Ты моей радостью, помнишь, была?
Радостью, тайной, волной упоенья,
Что набегала и взмахом крыла
То поглощала, то длила мгновенья...

Мне было мало того, что уже произошло с этой женщиной, мне нужно было усилить и утончить впечатление, причинённое мною, и, провожая непостижимую гостью, я сунула ей свои стишки.
     На следующий день Вера заболела. Когда я пришла к ней, она лежала в постели, а рядом на полу - листочки.

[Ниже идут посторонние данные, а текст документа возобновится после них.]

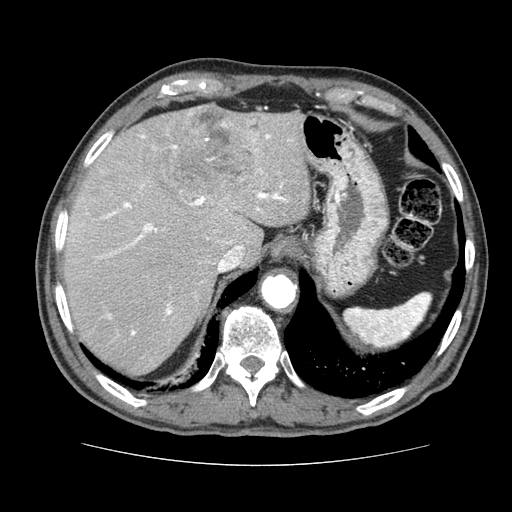
Contrast-enhanced abdominal CT (liver protocol), one axial slice; position 57 of 79 along the scan axis; reconstruction kernel STANDARD; 120 kVp; soft-tissue window (W 400 / L 40 HU); 512 × 512 image matrix. Case-level facts recorded for this patient, not image findings: diagnosis: hepatocellular carcinoma (patient treated with transarterial chemoembolisation; whether this scan precedes or follows treatment is not stated here); TNM stage (as recorded): Stage-I; Child-Pugh class: A.
Structures marked on this image (semi-automatically segmented with operator editing):
- liver parenchyma outside the tumour (the mass and vessels are separate outlines, so this box may not span the whole liver): box from (x=62, y=106) to (x=310, y=375) px
- mass: (x=142, y=106)–(x=257, y=206)
- portal vein: (x=86, y=134)–(x=292, y=335)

Она читала их вечером и, проснувшись, утром и не смогла встать и только читала и снова роняла листы на пол.

Припасть к ногам твоим и плакать
И целовать твои следы,
Не уходи в туман и слякоть,
Молю тебя, не уходи!

Из мокрых лент дождя с листвою
Сплести наряд судьбы одной,
Навек оставить всё земное,
Продлить навек тебя со мной.

* * *

     Ночью мы доехали электричкой до Киевского вокзала. Мы ещё могли успеть на метро остановку до "Студенческой", но мне так хотелось погулять с Верой ночью по парадному Кутузовскому, а не коммунальными задворками. Мы пошли пешком. Тёплая чудная ночь, уверенность в близости любимой /уже любимой/, радость юношески самоуглублённая сгоряча не давали мне понять несоответствие настроения моей спутницы собственному сильному возбуждению. Вера уже откровенно прихрамывала в новых /дорогих, купленных в Лихогорске по большому блату/ белых босоножках на высоком каблуке. Наконец, я догадалась, что прогулка доставляет ей страдания и досадовала на свою невнимательность. По дороге незнакомый прохожий пристроился к нам со стороны Веры, пытаясь завести знакомство. Благодаря моему полному замешательству Вера категорическим образом усовестила его, сказав: "Ну же, как вы напугали девочку!" Поднялись по лестнице, отперли дверь, ноги Вера Ивановна разбила из-за моего удовольствия.
     Мне кажется, что это произошло ночью в Москве, хотя, казалось бы, должно было случиться раньше. Теперь не могу сказать наверное. Надо? К тому времени мы уже были крепко связаны невидимой "серебряной нитью". Вера подарила мне длинную ночную рубашку, явно своего размера, очень мягкую, укрывшую меня всю до пят. И когда после моих долгих смущённых отказов снять её моя возлюбленная попыталась разорвать тонкую фланель у меня на груди, мне стало ужасно жалко и сладко страшно.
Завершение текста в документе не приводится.